Exemptions for Other Retirement Income
The beginning point for West Virginia taxation is federal adjusted gross income. Therefore, the amount of IRA distributions, pension income or Social Security benefits that is taxable and included in federal adjusted gross income is taxable on West Virginia's income tax return. Taxpayers 65 and older may exclude the first $8,000 of any type of retirement income ($16,000 for married couples) from West Virginia taxes. Out-of-state pensions qualify for the $8,000/$16,000 exemption, too. Residents can exempt $2,000 of civil or state pensions.
A Family Tax Credit is also available to income-eligible families to reduce or eliminate their West Virginia personal income tax.
Each county and municipality can impose its own rates of property taxation within the limits set by the West Virginia Constitution. Property is assessed at 60% of fair market value. The West Virginia legislature sets the rate of tax of county boards of education, which all of the state's county school boards use. However, the total tax rate for county boards of education may differ from county to county due to excess levies. The total tax rate is a combination of the tax levies from four state taxing authorities: state, county, municipal and schools.
Median property tax on the state's median home value of $94,500 is $464, according to the Tax Foundation.
Tax breaks for seniors: Senior citizens eligible for the Homestead Exemption Program may be entitled to a Senior Citizens Tax Credit for Property Tax Paid. The credit is based on the amount of property taxes paid on the first $20,000, or portion thereof, of the taxable assessed value over the $20,000 homestead exemption. (New residents have a two-year waiting period to qualify for the homestead exemption.)
The homestead program allows a $20,000 exemption against the total assessed value of single-family homes, including manufactured homes. So if the home's assessed value is $80,000, the homestead exemption allows the home to be taxed on the discounted value of $60,000. This is a benefit administered at the county level for those who are 65 or older or totally and permanently disabled.
If you still owe local property taxes on your home after the application of the homestead exemption and your federal adjusted gross income is no higher than 150% of the federal poverty guideline, you may qualify for the Senior Citizens Tax Credit. The tax credit for eligible homestead exemption participants equals the tax paid on the first $20,000 of taxable value. The federal poverty guideline is based on the number of people living in the home. So for the home assessed at $80,000, the homestead exemption and income tax credit allow the home to be taxed on the discounted value of just $40,000.

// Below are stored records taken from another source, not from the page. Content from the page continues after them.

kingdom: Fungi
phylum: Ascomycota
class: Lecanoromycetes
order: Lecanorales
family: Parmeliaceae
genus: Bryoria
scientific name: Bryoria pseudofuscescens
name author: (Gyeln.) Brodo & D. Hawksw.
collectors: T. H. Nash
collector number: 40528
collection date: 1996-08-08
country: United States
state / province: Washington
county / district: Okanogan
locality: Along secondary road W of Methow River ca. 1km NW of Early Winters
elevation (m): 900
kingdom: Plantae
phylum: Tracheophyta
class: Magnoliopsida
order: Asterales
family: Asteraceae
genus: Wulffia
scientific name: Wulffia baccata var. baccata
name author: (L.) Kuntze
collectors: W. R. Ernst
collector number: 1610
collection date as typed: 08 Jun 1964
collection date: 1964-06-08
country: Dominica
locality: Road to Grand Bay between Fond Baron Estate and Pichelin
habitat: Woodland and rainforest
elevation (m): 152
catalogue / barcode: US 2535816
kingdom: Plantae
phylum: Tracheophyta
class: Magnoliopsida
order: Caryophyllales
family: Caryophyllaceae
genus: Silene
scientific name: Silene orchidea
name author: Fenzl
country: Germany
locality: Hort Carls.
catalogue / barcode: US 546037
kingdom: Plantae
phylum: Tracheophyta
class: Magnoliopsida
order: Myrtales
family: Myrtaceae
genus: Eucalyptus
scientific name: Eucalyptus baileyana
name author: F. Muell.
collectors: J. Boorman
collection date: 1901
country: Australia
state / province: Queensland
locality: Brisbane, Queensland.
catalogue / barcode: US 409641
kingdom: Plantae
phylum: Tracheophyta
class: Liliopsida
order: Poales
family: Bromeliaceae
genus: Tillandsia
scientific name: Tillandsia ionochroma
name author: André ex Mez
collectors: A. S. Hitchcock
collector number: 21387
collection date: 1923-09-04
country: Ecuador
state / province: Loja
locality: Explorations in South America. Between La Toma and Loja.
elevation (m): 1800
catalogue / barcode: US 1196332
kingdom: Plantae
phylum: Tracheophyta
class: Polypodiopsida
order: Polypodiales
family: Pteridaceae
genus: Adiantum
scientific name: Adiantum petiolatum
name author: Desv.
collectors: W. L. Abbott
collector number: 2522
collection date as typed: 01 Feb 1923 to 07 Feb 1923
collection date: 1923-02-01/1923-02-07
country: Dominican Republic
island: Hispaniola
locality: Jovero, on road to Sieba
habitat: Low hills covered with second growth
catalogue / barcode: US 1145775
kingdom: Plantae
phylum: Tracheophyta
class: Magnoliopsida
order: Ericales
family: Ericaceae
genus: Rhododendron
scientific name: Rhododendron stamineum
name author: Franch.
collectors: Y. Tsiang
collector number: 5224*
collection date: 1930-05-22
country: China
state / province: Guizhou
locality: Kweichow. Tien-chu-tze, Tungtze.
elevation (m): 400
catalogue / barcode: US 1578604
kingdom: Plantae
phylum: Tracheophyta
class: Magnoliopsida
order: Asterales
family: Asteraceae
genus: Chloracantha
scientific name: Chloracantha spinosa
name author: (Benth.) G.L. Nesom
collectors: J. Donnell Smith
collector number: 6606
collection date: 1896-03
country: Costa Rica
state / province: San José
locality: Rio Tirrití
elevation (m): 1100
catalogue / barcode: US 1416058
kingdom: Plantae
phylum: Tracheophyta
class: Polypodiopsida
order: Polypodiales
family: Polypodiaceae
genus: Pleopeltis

If your property taxes are more than 4% of your annual gross income, you could qualify for the Homestead Excess Property Tax Credit, which is equal to the amount of property tax that exceeds 4%. (Qualifying income includes federal adjusted gross income, nontaxable benefits and any other nontaxable sources of income.) The credit cannot exceed $1,000. Gross household income must be 300% or less of the federal poverty guideline. If you also qualify for the Senior Citizens Tax Credit, you must deduct that credit amount from property taxes paid when determining eligibility. If that net amount exceeds 4% of income, you may qualify for the Homestead Excess Property Tax Credit.
There is no inheritance tax or estate tax.